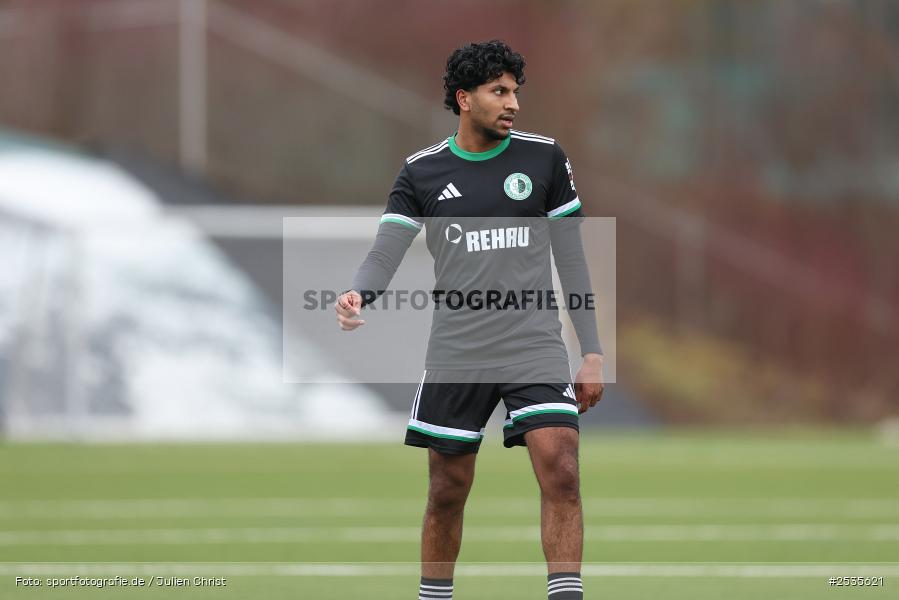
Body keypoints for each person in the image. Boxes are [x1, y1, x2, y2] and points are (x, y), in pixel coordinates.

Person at [335, 40, 603, 600]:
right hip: (458, 351)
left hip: (534, 343)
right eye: (498, 92)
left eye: (515, 92)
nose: (513, 104)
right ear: (464, 98)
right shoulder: (422, 173)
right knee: (447, 489)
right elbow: (386, 252)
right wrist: (360, 294)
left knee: (562, 468)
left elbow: (573, 259)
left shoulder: (545, 159)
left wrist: (593, 350)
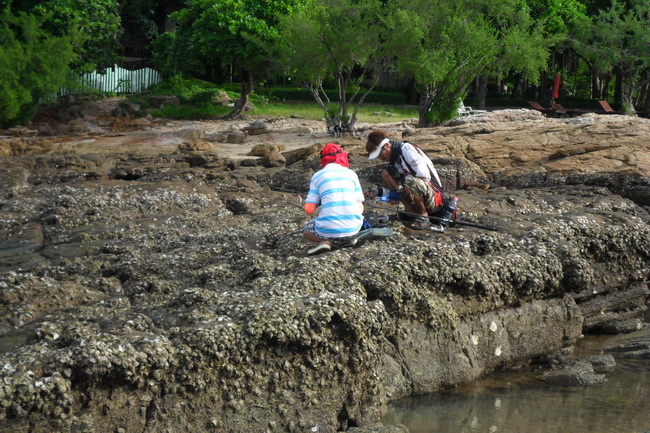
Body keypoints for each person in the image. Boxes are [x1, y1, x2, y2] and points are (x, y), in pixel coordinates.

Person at [366, 130, 444, 230]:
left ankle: (423, 215)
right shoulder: (395, 159)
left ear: (387, 145)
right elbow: (401, 186)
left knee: (411, 182)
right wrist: (380, 192)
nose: (380, 158)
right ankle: (410, 211)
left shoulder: (407, 150)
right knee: (386, 174)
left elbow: (424, 178)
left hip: (435, 198)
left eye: (379, 154)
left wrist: (398, 190)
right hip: (419, 192)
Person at [303, 143, 365, 255]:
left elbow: (309, 210)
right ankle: (348, 239)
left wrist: (318, 202)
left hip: (326, 229)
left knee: (306, 230)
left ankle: (325, 241)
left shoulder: (317, 176)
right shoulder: (352, 174)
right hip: (354, 227)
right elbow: (360, 207)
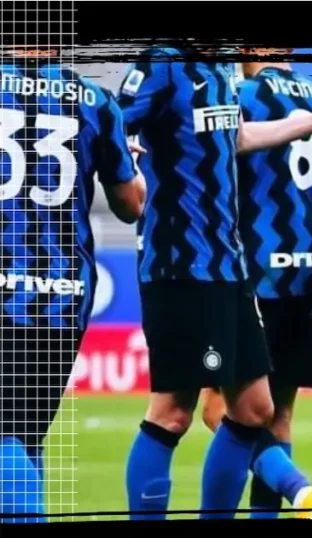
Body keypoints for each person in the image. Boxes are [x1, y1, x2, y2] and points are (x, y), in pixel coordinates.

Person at [117, 47, 312, 520]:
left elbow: (236, 136)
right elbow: (112, 123)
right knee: (173, 412)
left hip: (229, 265)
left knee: (254, 409)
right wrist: (125, 158)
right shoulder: (165, 62)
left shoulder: (220, 68)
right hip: (181, 265)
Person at [0, 55, 146, 523]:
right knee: (25, 436)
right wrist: (129, 163)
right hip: (63, 295)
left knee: (6, 435)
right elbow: (131, 204)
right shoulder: (96, 100)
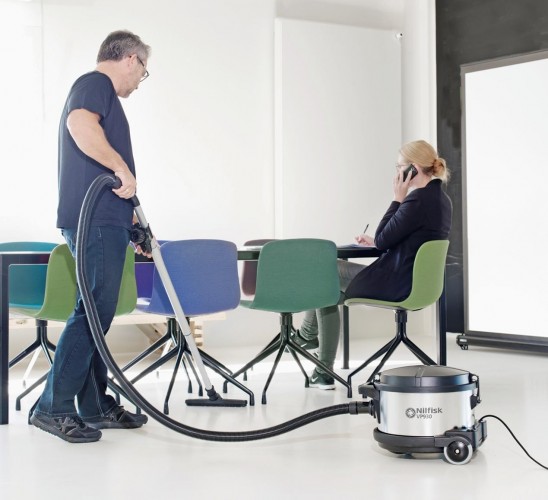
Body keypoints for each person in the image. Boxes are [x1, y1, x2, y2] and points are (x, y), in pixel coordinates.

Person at [30, 30, 151, 443]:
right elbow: (79, 124)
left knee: (99, 311)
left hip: (106, 219)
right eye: (143, 72)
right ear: (131, 59)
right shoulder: (95, 84)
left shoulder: (102, 94)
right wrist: (121, 167)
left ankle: (95, 404)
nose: (140, 82)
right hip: (93, 219)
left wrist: (131, 224)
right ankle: (53, 408)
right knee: (94, 311)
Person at [294, 140, 453, 389]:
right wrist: (377, 242)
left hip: (396, 282)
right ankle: (321, 370)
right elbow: (397, 240)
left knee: (322, 270)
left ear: (412, 168)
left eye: (399, 167)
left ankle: (307, 338)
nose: (397, 172)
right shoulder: (441, 199)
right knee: (327, 291)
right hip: (415, 283)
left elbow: (383, 238)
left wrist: (397, 198)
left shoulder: (416, 200)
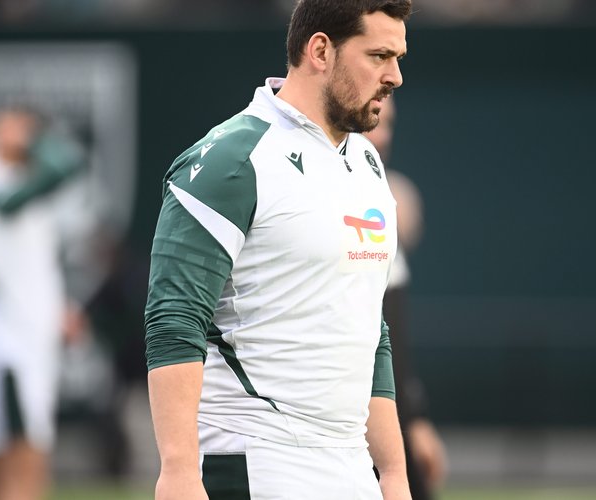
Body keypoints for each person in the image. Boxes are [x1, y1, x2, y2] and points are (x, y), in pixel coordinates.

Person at [144, 1, 412, 498]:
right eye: (379, 56)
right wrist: (178, 469)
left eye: (398, 58)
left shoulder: (367, 162)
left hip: (351, 464)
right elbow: (174, 318)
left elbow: (368, 327)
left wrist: (393, 473)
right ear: (320, 51)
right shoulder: (231, 159)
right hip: (257, 459)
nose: (394, 76)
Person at [0, 106, 83, 500]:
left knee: (29, 452)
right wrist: (34, 144)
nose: (19, 133)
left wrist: (60, 307)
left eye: (26, 127)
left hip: (33, 333)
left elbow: (35, 261)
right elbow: (14, 199)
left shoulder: (31, 178)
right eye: (11, 125)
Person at [364, 98, 448, 500]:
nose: (381, 135)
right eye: (373, 120)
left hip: (368, 415)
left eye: (388, 122)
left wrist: (414, 419)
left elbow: (387, 336)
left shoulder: (376, 199)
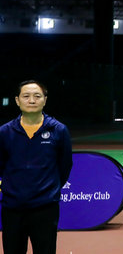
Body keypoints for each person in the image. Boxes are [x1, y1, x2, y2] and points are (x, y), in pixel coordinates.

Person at [0, 80, 73, 254]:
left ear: (45, 100)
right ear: (17, 100)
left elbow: (64, 166)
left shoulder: (59, 130)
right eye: (26, 96)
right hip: (12, 208)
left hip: (45, 209)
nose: (31, 100)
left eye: (37, 96)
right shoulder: (4, 132)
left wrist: (49, 190)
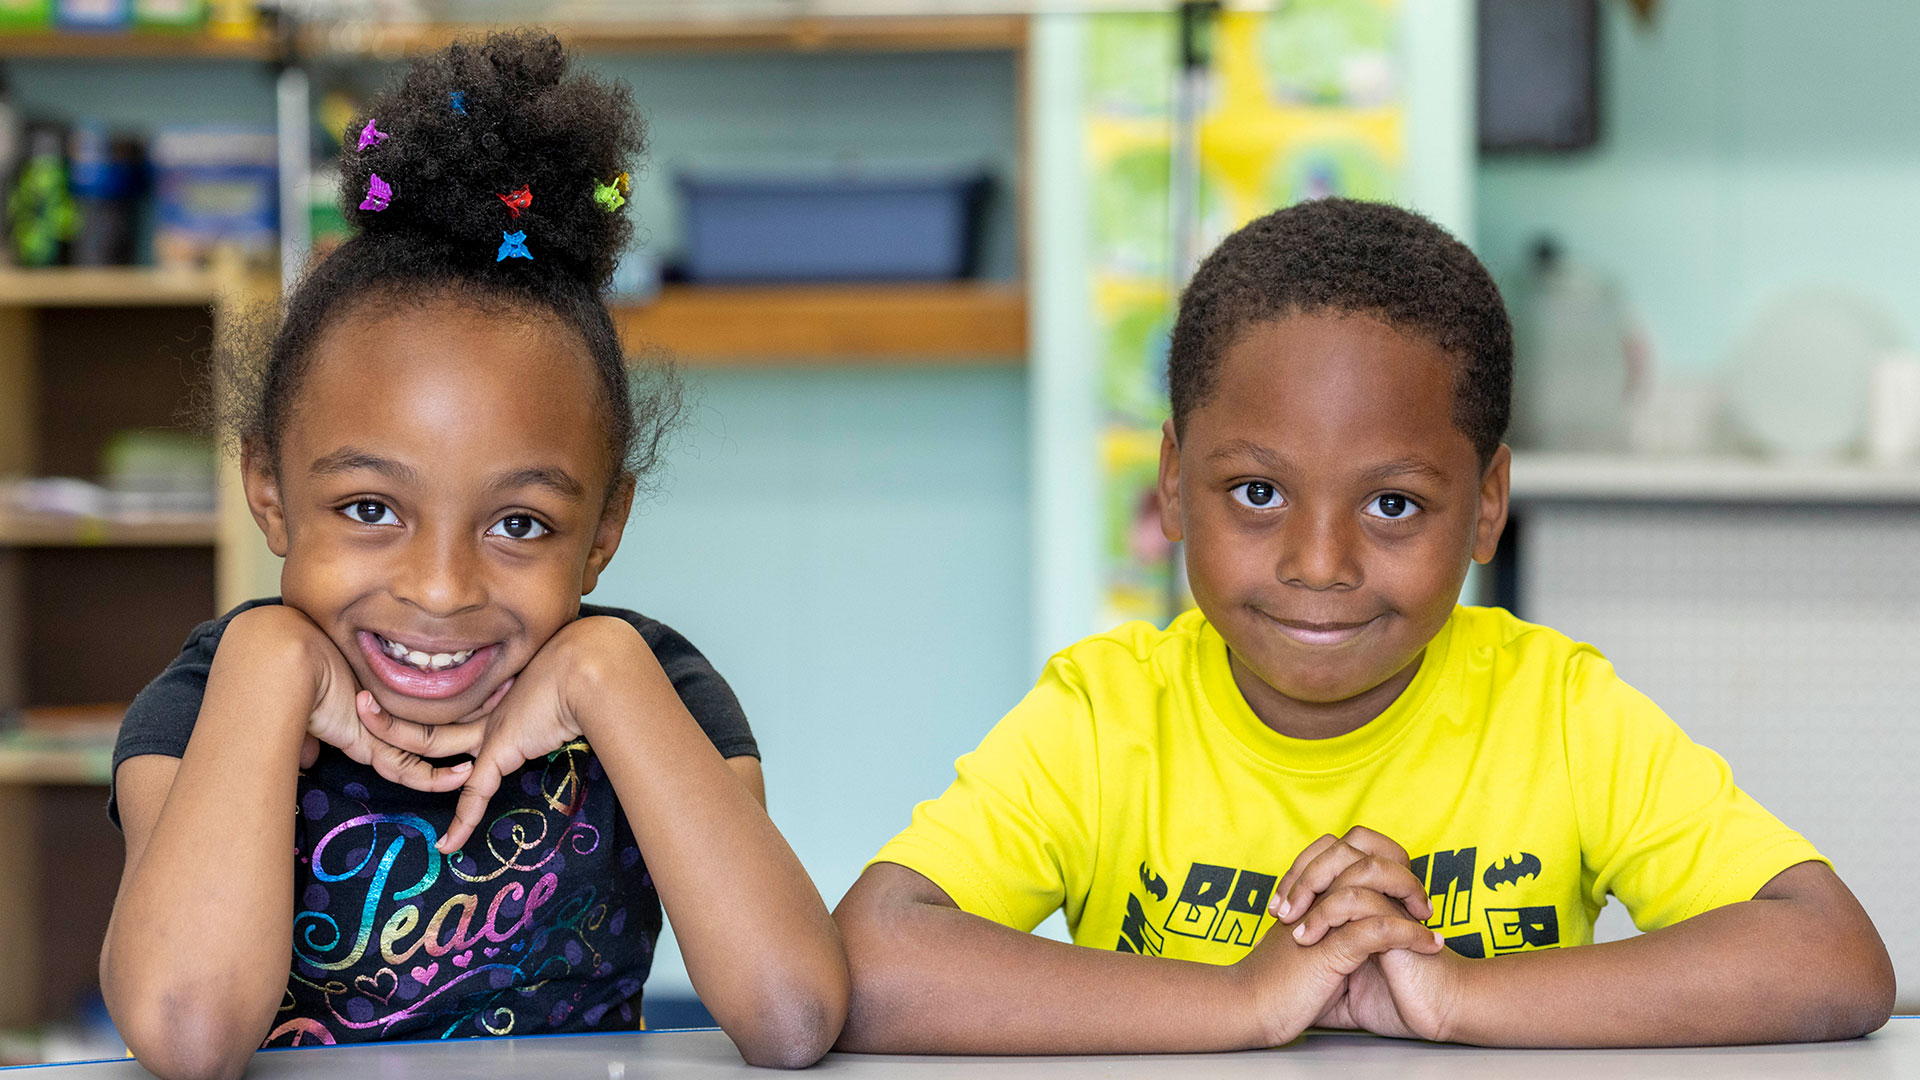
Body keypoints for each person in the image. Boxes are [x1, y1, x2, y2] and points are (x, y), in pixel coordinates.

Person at [833, 198, 1893, 1054]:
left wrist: (1458, 998)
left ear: (1484, 505)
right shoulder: (1106, 715)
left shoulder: (1558, 710)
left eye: (1393, 504)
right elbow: (868, 964)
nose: (1318, 564)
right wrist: (1245, 1003)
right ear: (1170, 482)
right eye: (1257, 492)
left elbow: (1831, 959)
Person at [100, 32, 846, 1080]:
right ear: (267, 488)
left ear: (605, 532)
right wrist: (266, 666)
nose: (442, 590)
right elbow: (185, 1032)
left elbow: (792, 1014)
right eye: (370, 506)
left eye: (520, 525)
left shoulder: (656, 692)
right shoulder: (210, 699)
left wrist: (608, 674)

→ **Your goal**:
How many of the lines above hold "nose"? Answer with only the number.

→ **Solution for this task**:
10